We kidnapped the barber with the stiff neck. I was against the plan but had only one vote. The rest of the guys were in awe of our friend from Princeton. He had a lot of family money in our small suburb. We called him Coney because his head seemed cone headed. His red hair and crew cut accentuated the look. At Princeton University, Coney was president of the Young Conservatives.
We waited until the stiff-necked barber was locking up his small shop near the train station and pulled to the curb and grabbed him in the dark. His barber’s name was Kyle but we never called him that. We were acting tough that day like Mafia hit men.
We took the frightened man to Carl’s because his parents were on vacation. We wore black cotton bags over our heads with holes cut for the eyes and mouth.
We took Stiff Neck down to the basement and sat him on a low stool and put his head in a vice Carl’s dad had on his workbench. He gave us no trouble because Sunny had a gun. It wasn’t a real gun. He’d made it from a kit he bought at Al’s Hobby Shop, but it looked real.
Coney, who had got into Princeton while all the rest of us went to Western Illinois University in Macomb, thought people should look the same and be the same. I never got around to asking him why he didn’t die his red hair brown. I was outnumbered.
I had been hanging with these guys since we started school at Hawthorne Elementary. We were now home from college for the summer break and bored. I was mowing a few lawns for spending cash but mostly I sat around doing nothing with the guys. Coney’s family had three cars but his dad didn’t let him use any of them much, but he’d got one for tonight. Way back in the early 1960s a lot of teenagers didn’t have cars.
Once we had Mr. Stiff’s head in the vice, we tried rotating his body from the shoulders. Sunny put his fake gun close to the barber’s heart. The stool was on casters. We thought it’d be easy to break the psychological spell that locked up the barber Kyle’s neck.
We talked gruff, imitating mobsters, hoping he would not recognize our voices. As kids the old man had cut our hair. He had to move his body around the barber chair because he could not turn his head. It freaked me out when he shaved my neck with the long straight razor he first sharpened on a long leather strap that hung down from his chair. He told me he’d never seen anyone who had hair grow so far down the neck. Was that him cackling behind me, as he shaved my neck, or only static on the radio he kept on the shelf with his barbering stuff?
The stiff neck barber always gave me a crew cut even though I asked for hair like Elvis. I wanted it long and swirly. I wanted hair locked in place with this green goop you dipped your comb in and then smoothed through your hair.
It took me years to figure out that my mother secretly phoned Stiff Neck when I started to walk to his shop. She told him to give me a crew cut.
“I’m not on a crew!” I shouted at her when I finally figured out her trick. “If we had a yacht to sail on Lake Michigan, then I’d get a crew cut.”
Every time we tried to turn the barber’s shoulders to un-stiff his neck, he’d let out a scream. The vice we had his head in must have pinched his skin. We had his hands tied behind his back.
“Guys, my parents are due back home later tonight,” Carl said. “I think we better lay off.”
Carl was a gymnast at Western Illinois. In his senior year he was practicing flips on a mat, came down hard the wrong way, and became paralyzed from the neck down. Carl lives in a run down house in College Station, Texas now. I’ve visited him and he gets his wheel chair to turn by blowing air down a tube. That Carl, I love him.
It was around nine when we drove Still Neck back to his barbershop by the station. I thought we’d be in a shitload of trouble because we hadn’t blindfolded the old guy. He must know our town of Elmhurst and could later direct the police to Carl’s house.
I don’t know if any of the other guys were thinking of this, but I didn’t suggest a blindfold for our captive because I worried Princeton might say we needed to drown him in the Du Page River, or something worse.
I waited and waited for months for the shit to hit the fan. I figured we’d all do time, though Princeton might be able to beat the charge with the fancy lawyer his parents would get him.
But nothing happened. We, the guilty, went unpunished.

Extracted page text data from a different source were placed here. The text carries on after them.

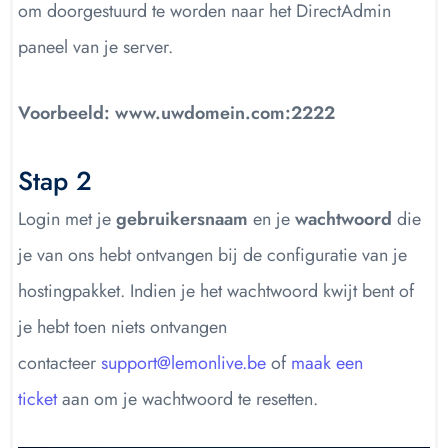
om doorgestuurd te worden naar het DirectAdmin
paneel van je server.
Voorbeeld: www.uwdomein.com:2222
Stap 2
Login met je
gebruikersnaam
en je
wachtwoord
die
je van ons hebt ontvangen bij de configuratie van je
hostingpakket. Indien je het wachtwoord kwijt bent of
je hebt toen niets ontvangen
contacteer
support@lemonlive.be
of
maak een
ticket
aan om je wachtwoord te resetten.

It turned out Stiff Neck took the train out of Chicago to his shop every day but Sunday and then took the train back. He didn’t know Elmhurst at all.
Now Princeton, our Mr. Coney, I haven’t seen him in forty years. I’d heard he retired from the Air Force as a Lieutenant Colonel and lives in Arizona. Sunny became an airplane pilot.
Me? I started an insurance business and still work in it. Our office sits on York Street, a bit west of downtown. People need protection from types like me. Stiff Neck went on doing what he did. His shop closed in 1983.
I switched and got my hair cut at another place in Lombard.